§ Problem details: Among the records below, find the line that has "(213, 669) none"; from there, give the lines again exactly, and stop after the line that has "(600, 1318) none".

____ Input

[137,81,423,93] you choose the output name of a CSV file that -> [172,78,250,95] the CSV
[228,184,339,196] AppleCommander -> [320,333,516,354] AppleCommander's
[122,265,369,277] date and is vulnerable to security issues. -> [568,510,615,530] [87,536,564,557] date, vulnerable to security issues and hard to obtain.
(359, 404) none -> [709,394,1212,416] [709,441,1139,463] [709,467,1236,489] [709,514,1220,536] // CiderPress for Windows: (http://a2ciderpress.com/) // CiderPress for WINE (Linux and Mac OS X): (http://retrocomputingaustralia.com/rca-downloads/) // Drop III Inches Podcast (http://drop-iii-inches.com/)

________
____ Input

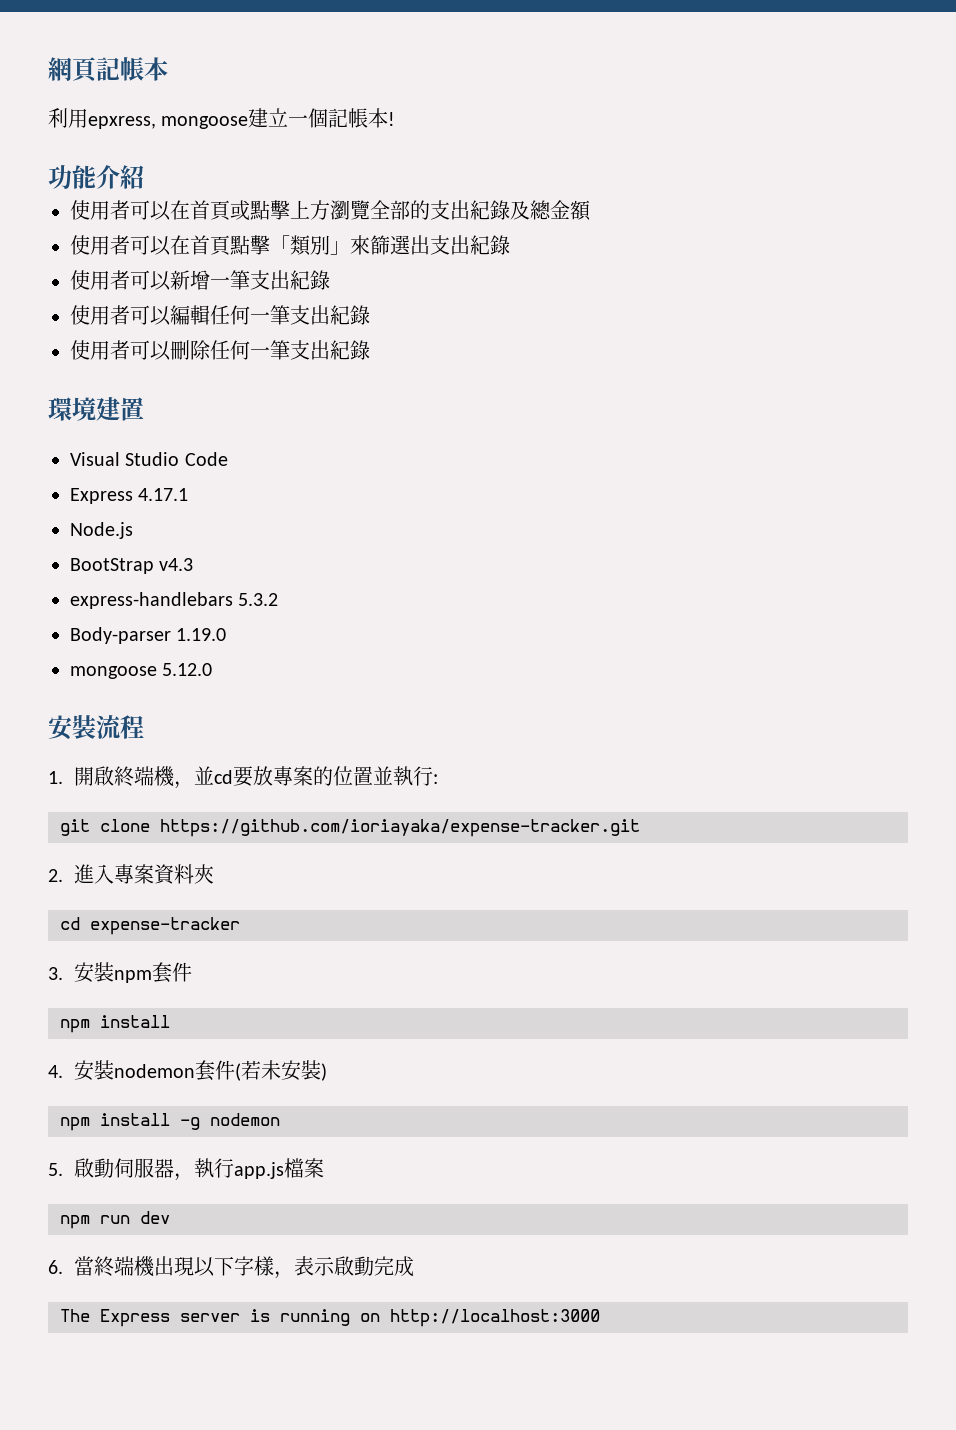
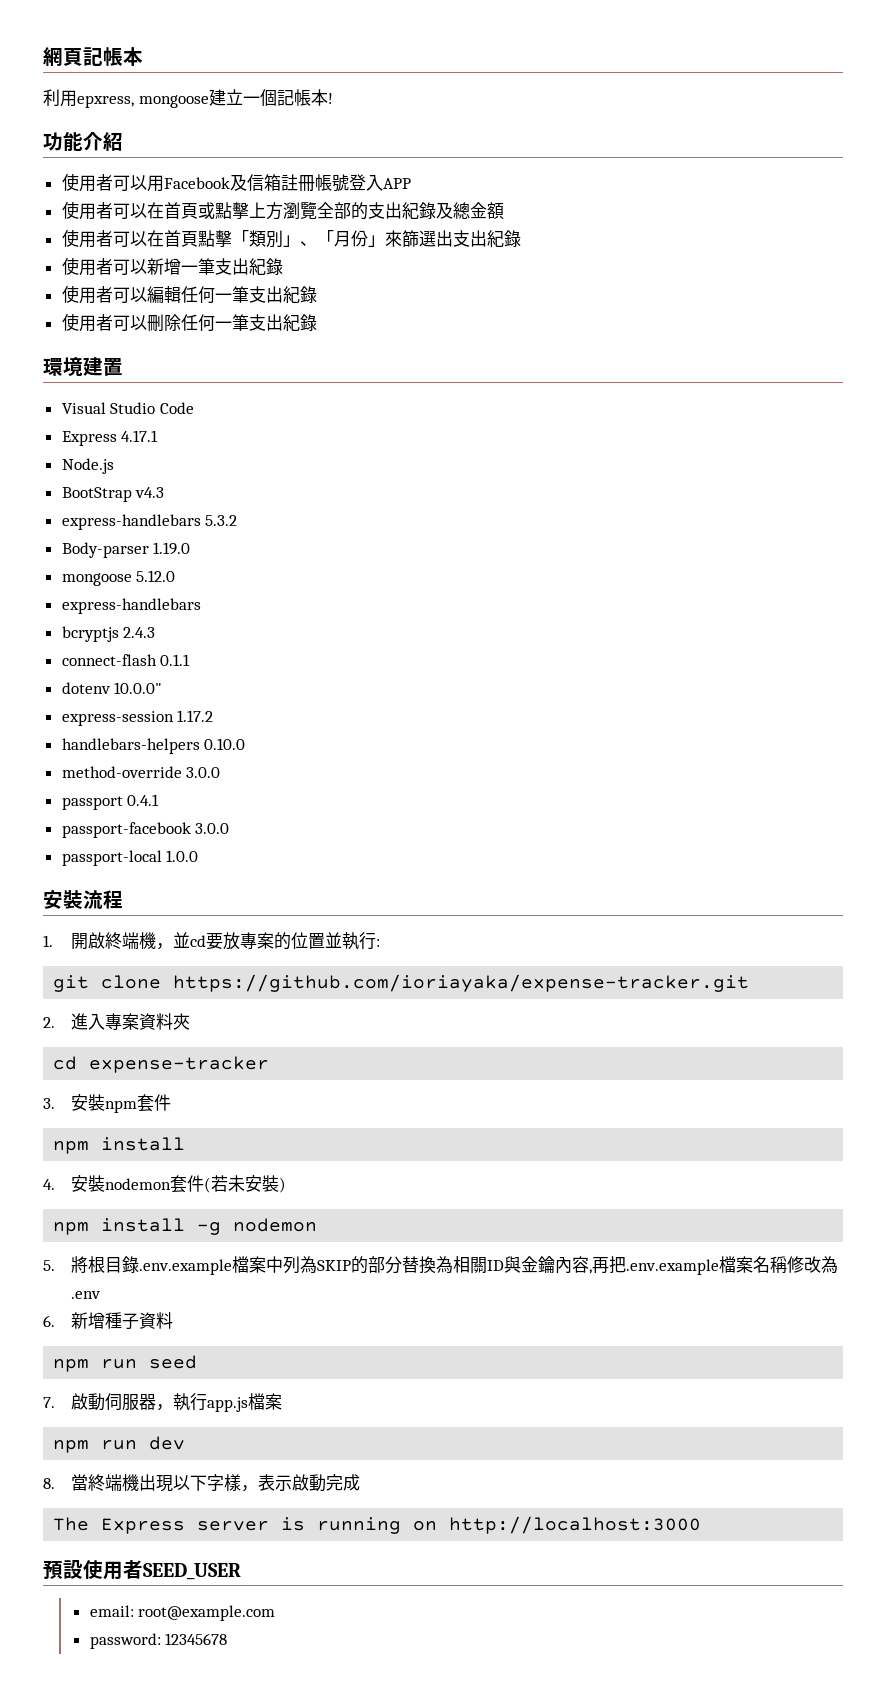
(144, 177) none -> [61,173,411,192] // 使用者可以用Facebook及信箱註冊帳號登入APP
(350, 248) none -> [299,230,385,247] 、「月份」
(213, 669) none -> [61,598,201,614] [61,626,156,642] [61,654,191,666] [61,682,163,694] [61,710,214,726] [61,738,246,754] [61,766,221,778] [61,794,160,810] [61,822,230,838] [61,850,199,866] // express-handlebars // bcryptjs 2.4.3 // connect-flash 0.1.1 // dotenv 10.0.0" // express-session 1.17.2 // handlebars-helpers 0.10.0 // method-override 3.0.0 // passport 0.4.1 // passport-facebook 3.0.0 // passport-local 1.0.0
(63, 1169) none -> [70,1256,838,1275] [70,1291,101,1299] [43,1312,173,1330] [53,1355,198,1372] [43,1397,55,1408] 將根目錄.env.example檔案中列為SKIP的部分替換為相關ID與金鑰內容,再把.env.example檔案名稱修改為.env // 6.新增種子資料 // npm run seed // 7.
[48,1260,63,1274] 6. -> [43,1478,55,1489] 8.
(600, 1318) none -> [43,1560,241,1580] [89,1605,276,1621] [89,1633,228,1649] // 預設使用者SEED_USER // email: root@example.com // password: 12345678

________

§ The completed task:
(213, 669) none -> [61,598,201,614] [61,626,156,642] [61,654,191,666] [61,682,163,694] [61,710,214,726] [61,738,246,754] [61,766,221,778] [61,794,160,810] [61,822,230,838] [61,850,199,866] // express-handlebars // bcryptjs 2.4.3 // connect-flash 0.1.1 // dotenv 10.0.0" // express-session 1.17.2 // handlebars-helpers 0.10.0 // method-override 3.0.0 // passport 0.4.1 // passport-facebook 3.0.0 // passport-local 1.0.0
(63, 1169) none -> [70,1256,838,1275] [70,1291,101,1299] [43,1312,173,1330] [53,1355,198,1372] [43,1397,55,1408] 將根目錄.env.example檔案中列為SKIP的部分替換為相關ID與金鑰內容,再把.env.example檔案名稱修改為.env // 6.新增種子資料 // npm run seed // 7.
[48,1260,63,1274] 6. -> [43,1478,55,1489] 8.
(600, 1318) none -> [43,1560,241,1580] [89,1605,276,1621] [89,1633,228,1649] // 預設使用者SEED_USER // email: root@example.com // password: 12345678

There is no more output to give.